WORK INSTRUCTION -> Review the listing and copy each line that holds the word "Family".

SUPPLIED MATERIAL ->
:::::
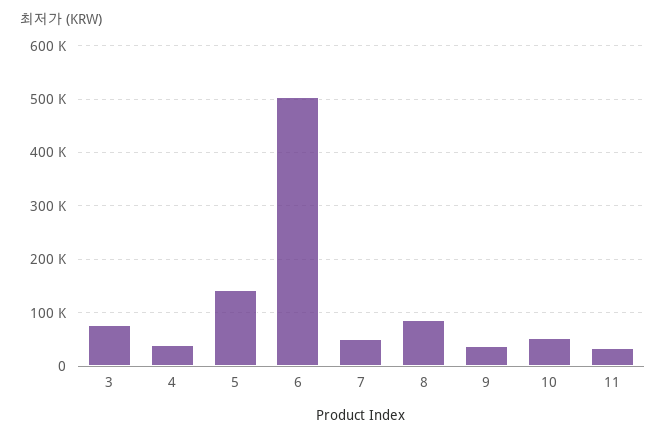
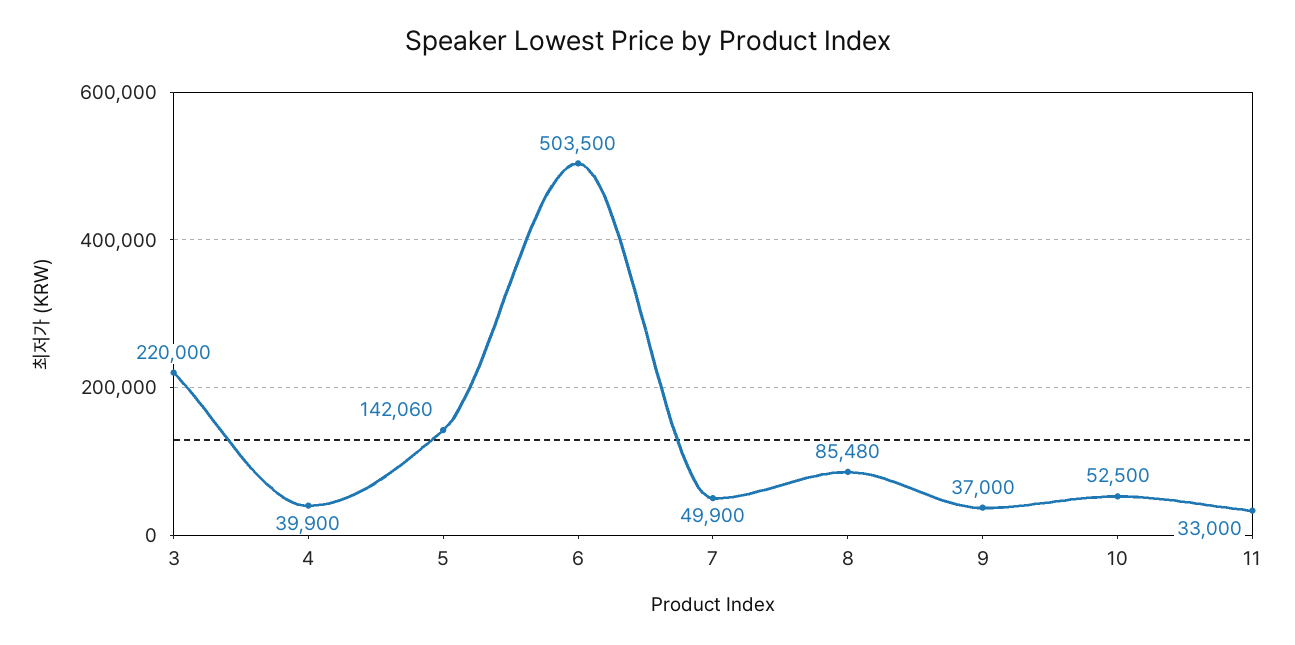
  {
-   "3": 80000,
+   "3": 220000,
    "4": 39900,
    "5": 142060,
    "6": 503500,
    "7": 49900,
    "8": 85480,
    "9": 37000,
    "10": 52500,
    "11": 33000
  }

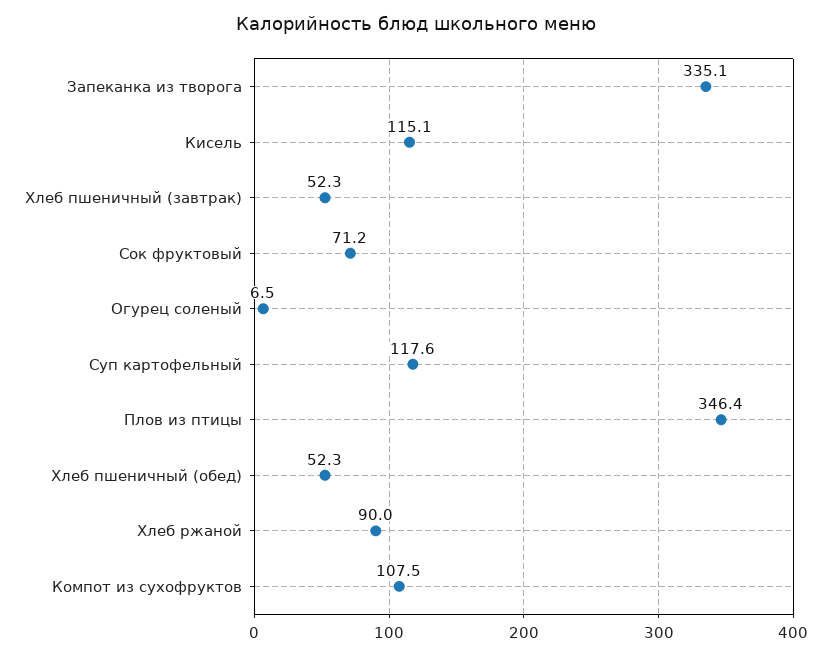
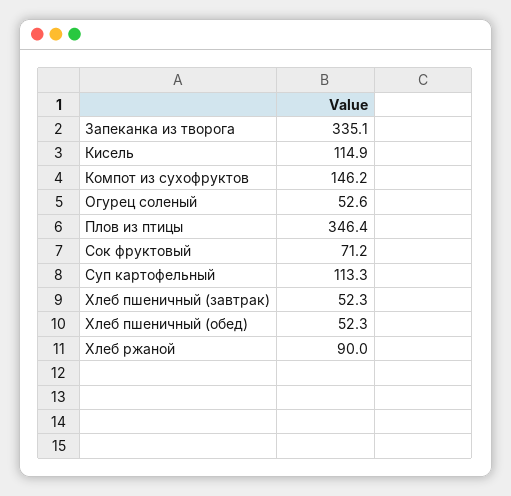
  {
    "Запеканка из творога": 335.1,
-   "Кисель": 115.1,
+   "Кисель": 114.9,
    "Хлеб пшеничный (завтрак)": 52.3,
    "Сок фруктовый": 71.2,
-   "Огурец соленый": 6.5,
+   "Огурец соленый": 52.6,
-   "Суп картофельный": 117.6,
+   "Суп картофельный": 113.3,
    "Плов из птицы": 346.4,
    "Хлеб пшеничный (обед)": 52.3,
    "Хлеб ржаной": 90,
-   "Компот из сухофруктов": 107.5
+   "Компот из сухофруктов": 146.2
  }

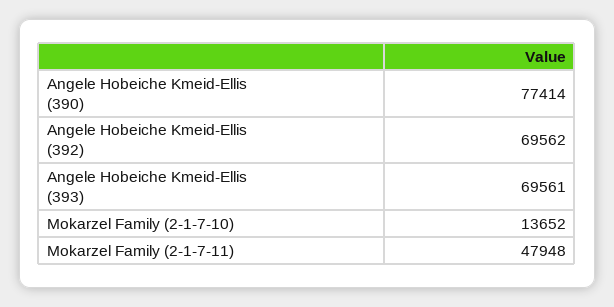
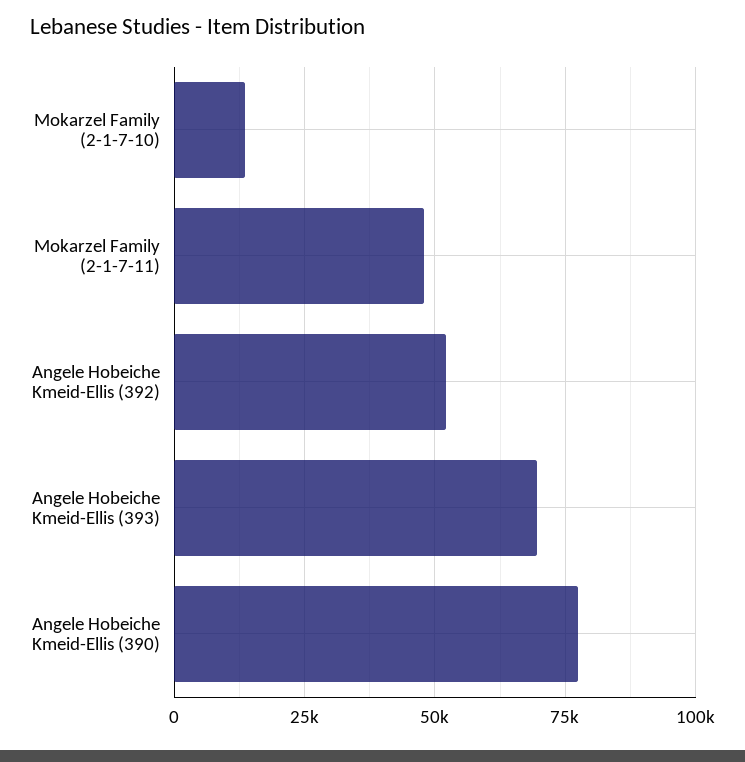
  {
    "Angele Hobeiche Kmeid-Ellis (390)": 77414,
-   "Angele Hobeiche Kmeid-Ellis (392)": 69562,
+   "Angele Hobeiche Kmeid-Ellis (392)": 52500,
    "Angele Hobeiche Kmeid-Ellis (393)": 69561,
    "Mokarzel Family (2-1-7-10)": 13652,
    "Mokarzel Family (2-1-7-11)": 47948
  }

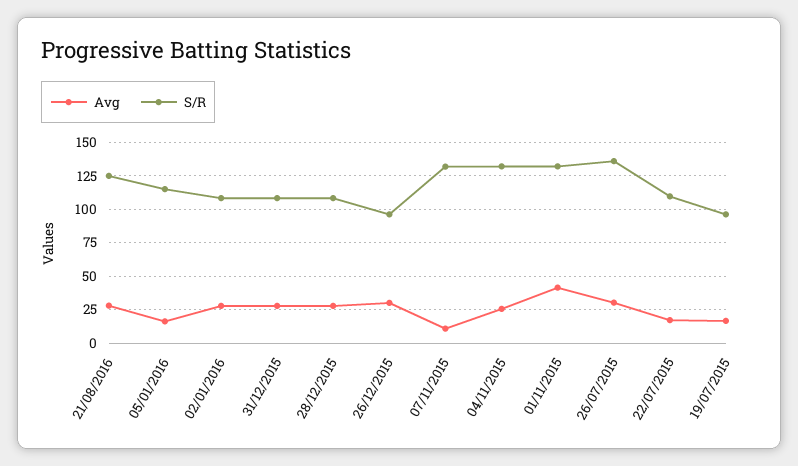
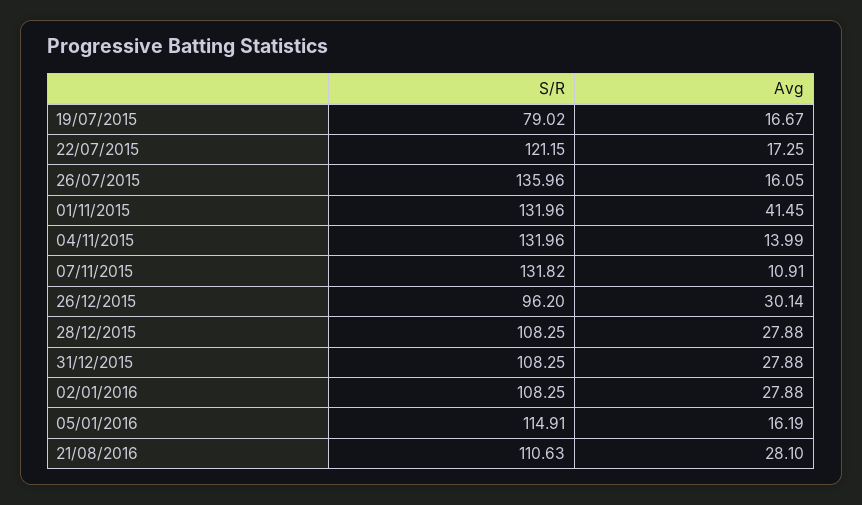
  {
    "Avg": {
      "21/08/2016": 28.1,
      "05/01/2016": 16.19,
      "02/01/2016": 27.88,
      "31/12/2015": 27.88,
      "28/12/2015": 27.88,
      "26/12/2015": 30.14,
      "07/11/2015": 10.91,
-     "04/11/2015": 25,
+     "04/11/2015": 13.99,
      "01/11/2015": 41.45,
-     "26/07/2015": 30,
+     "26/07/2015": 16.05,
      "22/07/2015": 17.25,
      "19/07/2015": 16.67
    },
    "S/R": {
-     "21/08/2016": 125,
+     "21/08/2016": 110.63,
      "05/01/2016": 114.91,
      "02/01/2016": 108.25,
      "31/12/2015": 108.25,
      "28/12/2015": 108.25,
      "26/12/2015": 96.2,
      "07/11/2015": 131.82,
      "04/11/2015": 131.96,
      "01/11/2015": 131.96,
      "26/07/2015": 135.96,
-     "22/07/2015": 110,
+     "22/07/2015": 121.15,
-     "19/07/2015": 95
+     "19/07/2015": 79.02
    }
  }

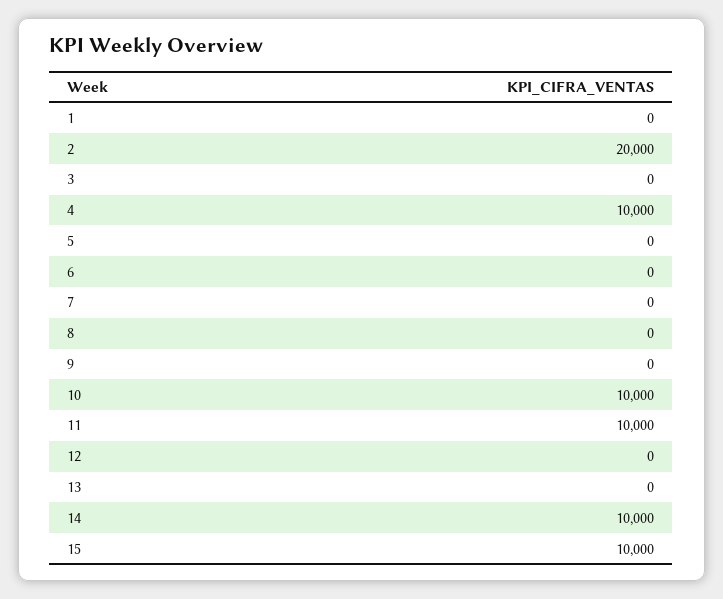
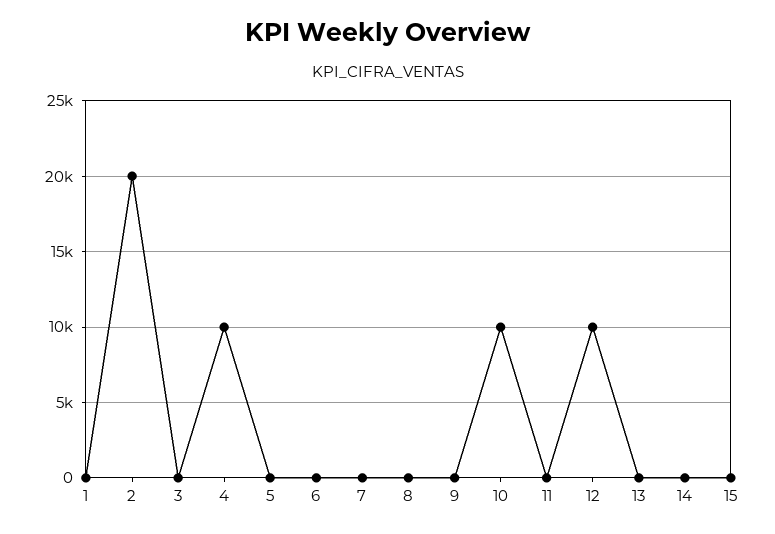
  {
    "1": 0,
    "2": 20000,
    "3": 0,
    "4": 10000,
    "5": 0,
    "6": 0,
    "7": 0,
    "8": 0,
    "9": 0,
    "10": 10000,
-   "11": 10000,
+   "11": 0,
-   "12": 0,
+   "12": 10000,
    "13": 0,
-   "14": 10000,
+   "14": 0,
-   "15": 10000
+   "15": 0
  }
:::::
ANSWER TO THE EXERCISE ->
    "Mokarzel Family (2-1-7-10)": 13652,
    "Mokarzel Family (2-1-7-11)": 47948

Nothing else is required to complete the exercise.